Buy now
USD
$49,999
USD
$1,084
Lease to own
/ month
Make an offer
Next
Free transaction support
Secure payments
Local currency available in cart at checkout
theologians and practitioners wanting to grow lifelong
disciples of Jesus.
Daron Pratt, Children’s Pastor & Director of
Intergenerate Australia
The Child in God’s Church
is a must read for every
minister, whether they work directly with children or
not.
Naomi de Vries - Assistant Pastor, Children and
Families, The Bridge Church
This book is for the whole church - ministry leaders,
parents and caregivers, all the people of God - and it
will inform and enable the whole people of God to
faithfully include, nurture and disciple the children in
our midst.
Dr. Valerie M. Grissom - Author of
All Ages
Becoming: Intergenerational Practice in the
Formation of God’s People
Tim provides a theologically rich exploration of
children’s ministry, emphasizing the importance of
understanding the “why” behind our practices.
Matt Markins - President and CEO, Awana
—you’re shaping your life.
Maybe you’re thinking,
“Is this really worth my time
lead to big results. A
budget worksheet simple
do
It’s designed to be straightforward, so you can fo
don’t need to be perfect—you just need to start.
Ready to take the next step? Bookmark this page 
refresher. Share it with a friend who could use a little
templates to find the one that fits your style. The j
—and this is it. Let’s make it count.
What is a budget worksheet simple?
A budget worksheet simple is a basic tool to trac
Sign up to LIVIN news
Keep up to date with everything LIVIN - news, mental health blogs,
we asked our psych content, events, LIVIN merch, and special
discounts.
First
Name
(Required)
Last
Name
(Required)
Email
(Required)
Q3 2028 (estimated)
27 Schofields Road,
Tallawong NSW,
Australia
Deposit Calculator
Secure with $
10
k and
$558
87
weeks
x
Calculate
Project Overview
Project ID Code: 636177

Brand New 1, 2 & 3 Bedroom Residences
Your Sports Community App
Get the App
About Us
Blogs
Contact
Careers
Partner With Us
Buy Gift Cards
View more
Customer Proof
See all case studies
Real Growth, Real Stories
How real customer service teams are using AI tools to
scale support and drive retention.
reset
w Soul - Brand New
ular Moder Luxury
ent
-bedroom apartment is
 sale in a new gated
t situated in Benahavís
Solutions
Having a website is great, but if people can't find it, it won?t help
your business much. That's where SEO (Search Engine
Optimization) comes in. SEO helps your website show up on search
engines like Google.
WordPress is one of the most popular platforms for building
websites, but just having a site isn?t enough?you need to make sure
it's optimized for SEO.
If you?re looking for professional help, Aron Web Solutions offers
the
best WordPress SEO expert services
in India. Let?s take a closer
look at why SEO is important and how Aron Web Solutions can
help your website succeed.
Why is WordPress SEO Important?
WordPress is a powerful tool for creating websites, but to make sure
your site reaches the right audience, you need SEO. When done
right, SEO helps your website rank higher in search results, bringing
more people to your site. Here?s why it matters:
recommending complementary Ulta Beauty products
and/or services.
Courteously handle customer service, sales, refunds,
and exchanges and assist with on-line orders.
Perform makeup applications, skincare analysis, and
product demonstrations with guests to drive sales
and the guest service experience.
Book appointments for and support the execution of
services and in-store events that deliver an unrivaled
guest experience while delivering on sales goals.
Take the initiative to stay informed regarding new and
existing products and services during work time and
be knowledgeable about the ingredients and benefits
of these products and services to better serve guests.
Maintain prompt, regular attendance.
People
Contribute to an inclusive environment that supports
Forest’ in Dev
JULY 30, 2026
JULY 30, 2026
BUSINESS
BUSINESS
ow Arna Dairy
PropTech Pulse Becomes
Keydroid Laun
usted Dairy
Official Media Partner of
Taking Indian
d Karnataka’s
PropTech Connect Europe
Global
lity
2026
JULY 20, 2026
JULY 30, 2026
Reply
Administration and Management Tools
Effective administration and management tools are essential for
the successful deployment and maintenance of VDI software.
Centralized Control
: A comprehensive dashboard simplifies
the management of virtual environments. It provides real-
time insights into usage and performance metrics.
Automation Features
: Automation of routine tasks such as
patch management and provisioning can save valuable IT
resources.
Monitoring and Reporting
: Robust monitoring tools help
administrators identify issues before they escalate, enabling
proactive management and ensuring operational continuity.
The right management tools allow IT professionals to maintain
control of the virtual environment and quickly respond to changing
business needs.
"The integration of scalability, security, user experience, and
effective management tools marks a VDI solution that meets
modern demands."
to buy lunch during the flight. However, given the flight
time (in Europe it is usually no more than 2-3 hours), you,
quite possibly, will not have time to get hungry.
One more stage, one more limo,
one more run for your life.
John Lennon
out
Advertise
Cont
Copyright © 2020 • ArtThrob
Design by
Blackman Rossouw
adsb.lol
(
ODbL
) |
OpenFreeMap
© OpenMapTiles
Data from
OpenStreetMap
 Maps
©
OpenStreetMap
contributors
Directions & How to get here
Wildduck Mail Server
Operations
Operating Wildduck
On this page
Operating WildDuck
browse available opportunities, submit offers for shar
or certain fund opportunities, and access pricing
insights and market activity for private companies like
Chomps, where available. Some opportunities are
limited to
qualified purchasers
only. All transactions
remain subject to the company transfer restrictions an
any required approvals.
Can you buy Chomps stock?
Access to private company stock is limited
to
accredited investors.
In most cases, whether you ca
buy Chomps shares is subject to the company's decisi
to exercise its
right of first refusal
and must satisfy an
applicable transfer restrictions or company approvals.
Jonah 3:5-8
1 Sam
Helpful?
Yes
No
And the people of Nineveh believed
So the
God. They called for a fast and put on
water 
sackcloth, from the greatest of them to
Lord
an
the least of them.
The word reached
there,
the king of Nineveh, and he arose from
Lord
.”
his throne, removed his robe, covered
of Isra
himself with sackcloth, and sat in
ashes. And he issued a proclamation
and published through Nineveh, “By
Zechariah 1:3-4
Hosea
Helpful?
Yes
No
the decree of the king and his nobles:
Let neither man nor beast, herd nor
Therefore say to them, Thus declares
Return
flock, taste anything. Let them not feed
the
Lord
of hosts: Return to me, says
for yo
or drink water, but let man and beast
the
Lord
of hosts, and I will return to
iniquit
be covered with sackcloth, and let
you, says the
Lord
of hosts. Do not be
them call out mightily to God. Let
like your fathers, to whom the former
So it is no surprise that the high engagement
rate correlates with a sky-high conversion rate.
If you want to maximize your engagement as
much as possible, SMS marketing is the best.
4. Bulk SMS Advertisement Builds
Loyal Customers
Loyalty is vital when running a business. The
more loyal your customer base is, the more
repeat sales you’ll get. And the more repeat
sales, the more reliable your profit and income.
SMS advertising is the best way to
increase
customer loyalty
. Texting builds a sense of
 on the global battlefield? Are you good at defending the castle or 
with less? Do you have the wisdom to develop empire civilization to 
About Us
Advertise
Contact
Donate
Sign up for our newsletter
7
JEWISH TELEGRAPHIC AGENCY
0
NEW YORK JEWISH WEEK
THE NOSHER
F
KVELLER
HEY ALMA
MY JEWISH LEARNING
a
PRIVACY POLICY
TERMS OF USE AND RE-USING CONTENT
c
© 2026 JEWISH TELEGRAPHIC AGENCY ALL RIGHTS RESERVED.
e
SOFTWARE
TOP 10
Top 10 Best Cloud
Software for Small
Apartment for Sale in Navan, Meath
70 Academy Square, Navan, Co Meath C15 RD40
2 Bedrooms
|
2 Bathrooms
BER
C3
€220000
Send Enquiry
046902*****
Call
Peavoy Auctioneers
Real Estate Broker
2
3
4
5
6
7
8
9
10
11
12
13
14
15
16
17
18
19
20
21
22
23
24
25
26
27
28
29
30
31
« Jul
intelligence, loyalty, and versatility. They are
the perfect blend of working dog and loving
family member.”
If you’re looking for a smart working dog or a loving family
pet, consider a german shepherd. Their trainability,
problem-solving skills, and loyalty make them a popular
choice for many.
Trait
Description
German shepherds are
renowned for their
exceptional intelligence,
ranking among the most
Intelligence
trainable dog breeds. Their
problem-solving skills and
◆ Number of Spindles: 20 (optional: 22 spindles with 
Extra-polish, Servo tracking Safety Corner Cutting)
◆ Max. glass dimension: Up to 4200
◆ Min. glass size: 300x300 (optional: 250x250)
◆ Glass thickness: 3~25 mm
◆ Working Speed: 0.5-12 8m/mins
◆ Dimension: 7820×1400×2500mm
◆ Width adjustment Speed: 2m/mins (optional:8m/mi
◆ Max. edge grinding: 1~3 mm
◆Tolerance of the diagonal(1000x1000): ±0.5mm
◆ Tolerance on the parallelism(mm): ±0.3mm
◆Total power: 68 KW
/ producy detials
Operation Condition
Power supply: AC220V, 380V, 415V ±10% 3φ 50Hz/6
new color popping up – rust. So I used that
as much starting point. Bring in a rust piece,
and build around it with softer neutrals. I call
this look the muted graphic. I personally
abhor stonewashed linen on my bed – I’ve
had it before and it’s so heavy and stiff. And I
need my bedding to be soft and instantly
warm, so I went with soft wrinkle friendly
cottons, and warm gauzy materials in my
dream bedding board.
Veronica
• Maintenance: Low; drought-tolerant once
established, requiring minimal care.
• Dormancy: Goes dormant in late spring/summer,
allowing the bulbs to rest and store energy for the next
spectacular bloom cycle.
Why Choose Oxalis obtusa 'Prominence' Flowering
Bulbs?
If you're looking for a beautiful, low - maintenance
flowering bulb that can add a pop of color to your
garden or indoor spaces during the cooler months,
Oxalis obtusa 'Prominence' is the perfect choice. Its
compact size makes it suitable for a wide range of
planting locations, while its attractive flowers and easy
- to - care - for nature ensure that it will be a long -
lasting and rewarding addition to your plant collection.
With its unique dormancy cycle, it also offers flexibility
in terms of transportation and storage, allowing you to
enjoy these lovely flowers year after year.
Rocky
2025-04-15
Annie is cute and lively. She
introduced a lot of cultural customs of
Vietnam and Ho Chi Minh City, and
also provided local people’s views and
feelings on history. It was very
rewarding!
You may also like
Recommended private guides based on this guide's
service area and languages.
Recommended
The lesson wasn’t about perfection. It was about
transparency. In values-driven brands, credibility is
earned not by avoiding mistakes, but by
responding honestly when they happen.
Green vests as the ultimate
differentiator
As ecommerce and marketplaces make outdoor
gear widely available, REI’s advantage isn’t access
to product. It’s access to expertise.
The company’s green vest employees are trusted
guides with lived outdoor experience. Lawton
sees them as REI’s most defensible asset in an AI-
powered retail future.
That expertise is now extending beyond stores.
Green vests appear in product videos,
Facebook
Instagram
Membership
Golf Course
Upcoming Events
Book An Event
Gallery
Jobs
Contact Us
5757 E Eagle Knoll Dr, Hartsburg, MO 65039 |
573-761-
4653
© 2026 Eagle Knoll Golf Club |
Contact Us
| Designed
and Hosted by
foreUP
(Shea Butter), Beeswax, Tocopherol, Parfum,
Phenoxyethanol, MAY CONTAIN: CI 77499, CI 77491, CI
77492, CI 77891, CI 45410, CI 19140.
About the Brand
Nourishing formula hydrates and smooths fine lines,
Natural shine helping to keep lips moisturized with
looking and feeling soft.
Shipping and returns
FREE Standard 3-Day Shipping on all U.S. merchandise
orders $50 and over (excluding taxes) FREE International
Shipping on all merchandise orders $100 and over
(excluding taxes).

########################################

Copy out the material above word for word, starting from its very first line and ending with the line that contains "Project ID Code: 636177", including both of those lines.

Buy now
USD
$49,999
USD
$1,084
Lease to own
/ month
Make an offer
Next
Free transaction support
Secure payments
Local currency available in cart at checkout
theologians and practitioners wanting to grow lifelong
disciples of Jesus.
Daron Pratt, Children’s Pastor & Director of
Intergenerate Australia
The Child in God’s Church
is a must read for every
minister, whether they work directly with children or
not.
Naomi de Vries - Assistant Pastor, Children and
Families, The Bridge Church
This book is for the whole church - ministry leaders,
parents and caregivers, all the people of God - and it
will inform and enable the whole people of God to
faithfully include, nurture and disciple the children in
our midst.
Dr. Valerie M. Grissom - Author of
All Ages
Becoming: Intergenerational Practice in the
Formation of God’s People
Tim provides a theologically rich exploration of
children’s ministry, emphasizing the importance of
understanding the “why” behind our practices.
Matt Markins - President and CEO, Awana
—you’re shaping your life.
Maybe you’re thinking,
“Is this really worth my time
lead to big results. A
budget worksheet simple
do
It’s designed to be straightforward, so you can fo
don’t need to be perfect—you just need to start.
Ready to take the next step? Bookmark this page 
refresher. Share it with a friend who could use a little
templates to find the one that fits your style. The j
—and this is it. Let’s make it count.
What is a budget worksheet simple?
A budget worksheet simple is a basic tool to trac
Sign up to LIVIN news
Keep up to date with everything LIVIN - news, mental health blogs,
we asked our psych content, events, LIVIN merch, and special
discounts.
First
Name
(Required)
Last
Name
(Required)
Email
(Required)
Q3 2028 (estimated)
27 Schofields Road,
Tallawong NSW,
Australia
Deposit Calculator
Secure with $
10
k and
$558
87
weeks
x
Calculate
Project Overview
Project ID Code: 636177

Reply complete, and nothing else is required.